Wrong Then, Wrong Now

in 50th Rotterdam International Film Festival

by Paula Arantzazu Ruiz

Directed, written and edited by Australian James Vaughan, this first feature is a lightly comedic tale that follows an erratic millennial youngster and his various misunderstandings in life.

Premiering at IFFR 2021 in its Tiger Competition for first features, Friends and Strangers (2021), the debut feature film by Australian James Vaughan, opens with a classical ‘boy meets girl’ scenario: Ray (Fergus Wilson) and Alice (Emma Diaz) are both twenty-something friends from Sydney who are about to travel together. “Hands are trustworthy; words are not,” says Alice at some point of the elusive conversation they are holding, as if they are getting to know each other for the first time.
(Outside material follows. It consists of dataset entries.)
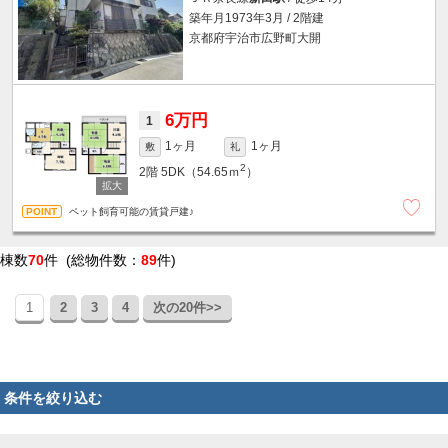
築年月1973年3月 / 2階建
京都府宇治市広野町大開
6万円
1
1ヶ月
1ヶ月
敷
礼
2
2階
5DK（54.65ｍ
）
ペット飼育可能の賃貸戸建♪
棟数
70
件 (総物件数：
89
件)
1
2
3
4
次の20件>>
条件を絞り込む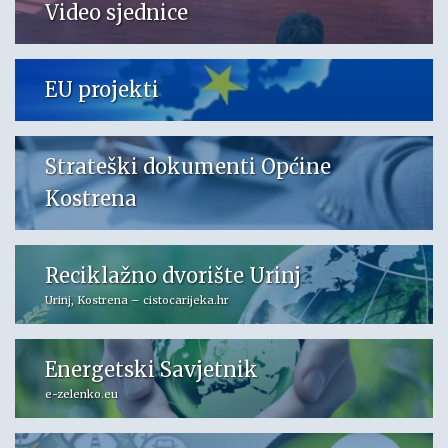
Video sjednice
EU projekti
Strateški dokumenti Općine
Kostrena
Reciklažno dvorište Urinj
Urinj, Kostrena – cistocarijeka.hr
Energetski Savjetnik
e-zelenko.eu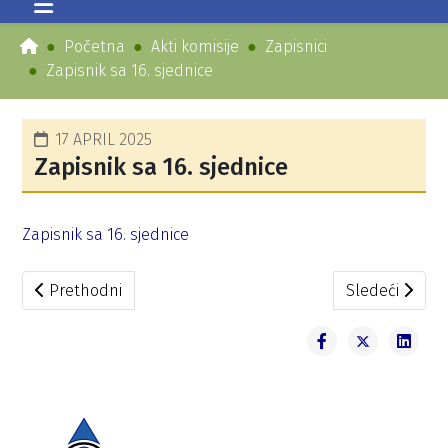
Početna
Akti komisije
Zapisnici
Zapisnik sa 16. sjednice
17 APRIL 2025
Zapisnik sa 16. sjednice
Zapisnik sa 16. sjednice
Prethodni članak: Zapisnik sa 17. sjednice
Sledeći članak
Prethodni
Sledeći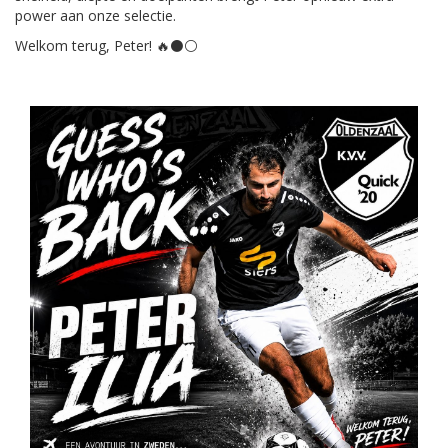
power aan onze selectie.
Welkom terug, Peter! 🔥⚫⚪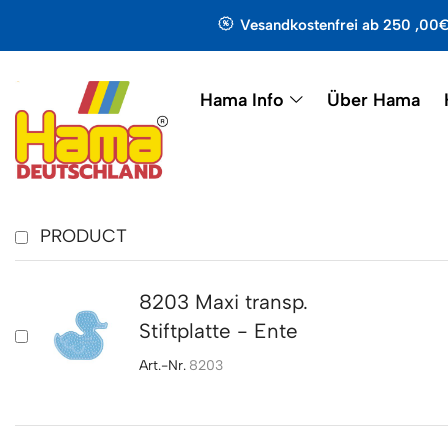
Vesandkostenfrei ab 250 ,00
Hama Info
Über Hama
PRODUCT
8203 Maxi transp.
Stiftplatte - Ente
Art.-Nr.
8203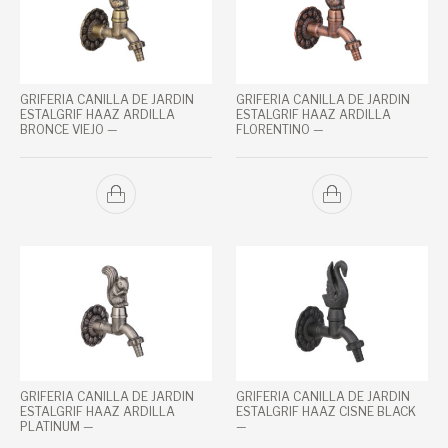
GRIFERIA CANILLA DE JARDIN
GRIFERIA CANILLA DE JARDIN
ESTALGRIF HAAZ ARDILLA
ESTALGRIF HAAZ ARDILLA
BRONCE VIEJO —
FLORENTINO —
GRIFERIA CANILLA DE JARDIN
GRIFERIA CANILLA DE JARDIN
ESTALGRIF HAAZ ARDILLA
ESTALGRIF HAAZ CISNE BLACK
PLATINUM —
—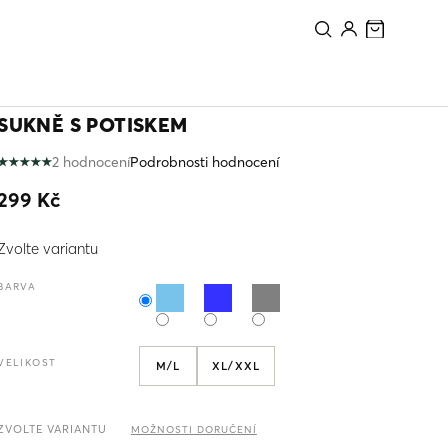
PŘIDAT DO KOŠÍKU
SUKNĚ S POTISKEM
2 hodnocení
Podrobnosti hodnocení
Průměrné
hodnocení
299 Kč
produktu
je
Měrná
5,0
Zvolte variantu
cena:
z
5
BARVA
hvězdiček.
VELIKOST
M/L
XL/XXL
ZVOLTE VARIANTU
MOŽNOSTI DORUČENÍ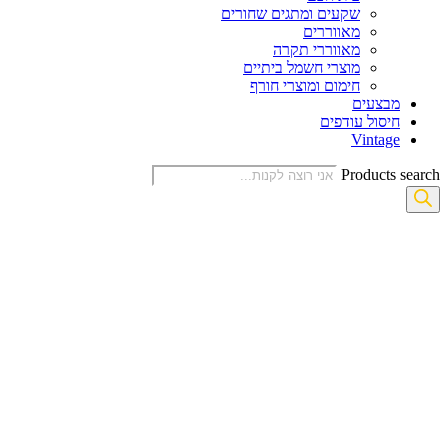
שקעים ומתגים שחורים
מאווררים
מאווררי תקרה
מוצרי חשמל ביתיים
חימום ומוצרי חורף
מבצעים
חיסול עודפים
Vintage
Products search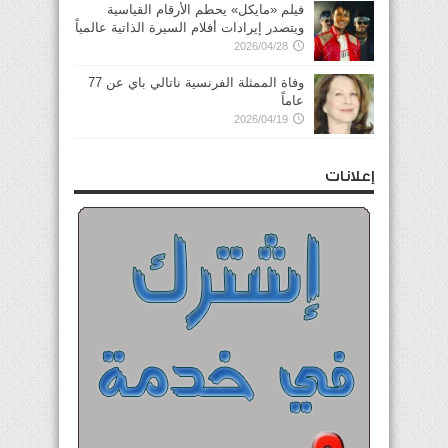
فيلم «مايكل» يحطم الأرقام القياسية
ويتصدر إيرادات أفلام السيرة الذاتية عالمياً
2026/04/28
وفاة الممثلة الفرنسية ناتالي باي عن 77
عاماً
2026/04/19
إعلانات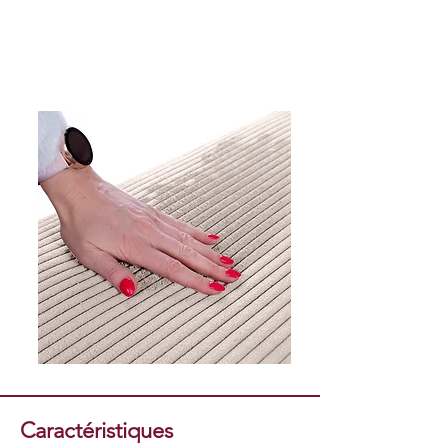
Caractéristiques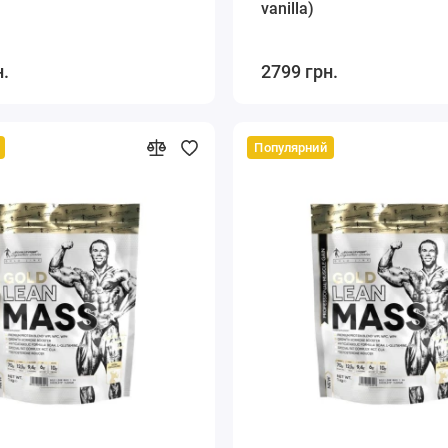
vanilla)
н.
2799 грн.
Популярний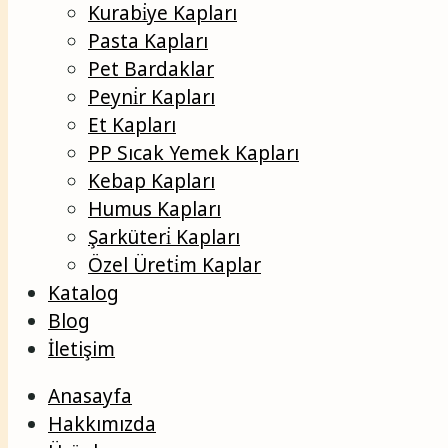
Kurabi̇ye Kapları
Pasta Kapları
Pet Bardaklar
Peyni̇r Kapları
Et Kapları
PP Sıcak Yemek Kapları
Kebap Kapları
Humus Kapları
Şarküteri̇ Kapları
Özel Üreti̇m Kaplar
Katalog
Blog
İletişim
Anasayfa
Hakkımızda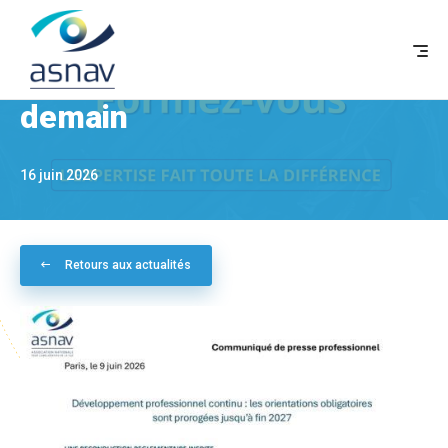
Se former aujourd'hui, c'est
accompagner la vision de
demain
F
16 juin 2026
Retours aux actualités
At some point of the movie, Vaughan will let us know neither words nor hands are really trustworthy at all.    

It’s not difficult to compare Vaughan’s millennial tale with auteurs Hong Sangsoo and, mostly, Éric Rohmer, as Friends and Strangers presents itself as a comedy of manners with an elliptic and episodic structure. As in his first short film You Like It, I Love It (2013), it tries to capture a white young middle-class ennui but, contrary to that short film, Friends and Strangers‘ story is about dealing with the misunderstandings of life. In the first part of the film, when Ray goes camping with Alice, one’s expectation is to contemplate the beginning of a charming romantic liaison, yet what happens is just the opposite: an awkward conversation inside the tent suddenly turns the couple-to-be into a friends-without-benefits situation. “What is it that we’re taking slow?” she asks him. Later on, and ironically, we will also know that Ray “is one of those sincere guys.”  
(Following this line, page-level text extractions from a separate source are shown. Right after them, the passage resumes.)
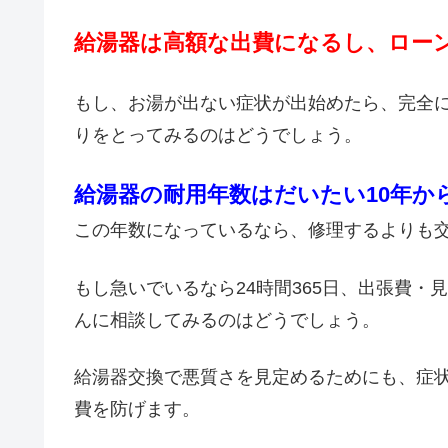
給湯器は高額な出費になるし、ロー
もし、お湯が出ない症状が出始めたら、完全
りをとってみるのはどうでしょう。
給湯器の耐用年数はだいたい10年か
この年数になっているなら、修理するよりも
もし急いでいるなら24時間365日、出張費
んに相談してみるのはどうでしょう。
給湯器交換で悪質さを見定めるためにも、症
費を防げます。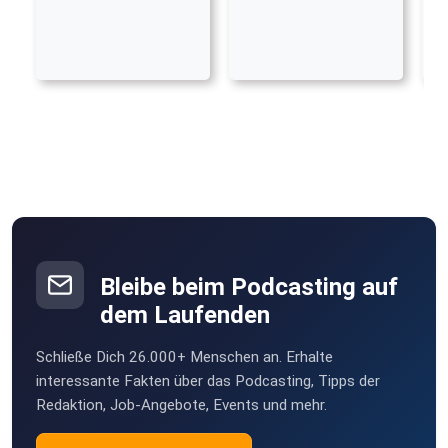
Bleibe beim Podcasting auf
dem Laufenden
Schließe Dich 26.000+ Menschen an. Erhalte
interessante Fakten über das Podcasting, Tipps der
Redaktion, Job-Angebote, Events und mehr.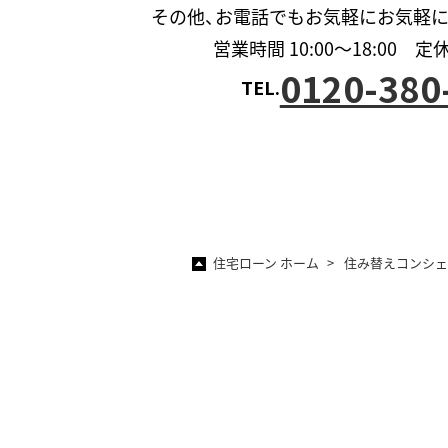
その他、お電話でもお気軽に
お気軽
営業時間 10:00〜18:00 定
0120-380
TEL.
住宅ローン ホーム
住み替えコンシェ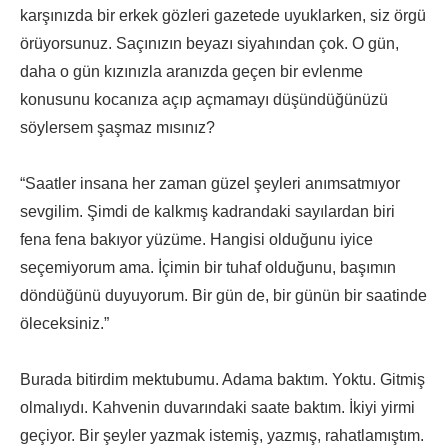
karşınızda bir erkek gözleri gazetede uyuklarken, siz örgü
örüyorsunuz. Saçınızın beyazı siyahından çok. O gün,
daha o gün kızınızla aranızda geçen bir evlenme
konusunu kocanıza açıp açmamayı düşündüğünüzü
söylersem şaşmaz mısınız?
“Saatler insana her zaman güzel şeyleri anımsatmıyor
sevgilim. Şimdi de kalkmış kadrandaki sayılardan biri
fena fena bakıyor yüzüme. Hangisi olduğunu iyice
seçemiyorum ama. İçimin bir tuhaf olduğunu, başımın
döndüğünü duyuyorum. Bir gün de, bir günün bir saatinde
öleceksiniz.”
Burada bitirdim mektubumu. Adama baktım. Yoktu. Gitmiş
olmalıydı. Kahvenin duvarındaki saate baktım. İkiyi yirmi
geçiyor. Bir şeyler yazmak istemiş, yazmış, rahatlamıştım.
As the film moves forward, the sense of awkwardness and displacement expands into the territory of absurdity, even surrealism. The second part of Friends and Strangers involves Ray facing closeness and, in a way, some sort of intimacy with the ‘strangers’ the title suggests. Ray, who makes wedding videos for a living, enters the microworld of a rich family when he goes to discuss the terms and conditions of a job. The father of the bride (Greg Zimbulis), who turns out to be an art-lover—as you notice by recognizing Lucian Freud and Francis Bacon lookalike paintings hanging in his living room—goes on and on talking about art theory, and about how distinguished video weddings can be. He tries, obviously, to look for mutual understanding with Ray, but only to discover, gag after gag, that the youngster feels out of place. By the way, if in the first episode of Friends of Strangers the misunderstanding deals with the misuse of words, in the second part of the film hands—and touch—are the problematic elements that arouse the uneasy and troubled situation.

Being a portrait of the erratic millennial generation as it is, Friends and Strangers is also a study of the art of fleeing, and about the fears of growing up in an environment where menaces have vanished or, we should say, have morphed into an inner one.

At the core of the story, however, lies a subtle and evasive reflection that opens the door to the idea of a sinister feeling, in a way, of a social malaise. As the terrifically disturbing sound design points out, or as the watercolors by William Bradley which embellish the opening credits suggest (he was one of officers of the British First Fleet that colonized the country in the 18th century), in Friends and Strangers one could perceive that something is going on below the shiny surface of the Australian suburban life. Like the bad dream Ray has at the end of the story. Maybe it’s time to wake up at last and move on.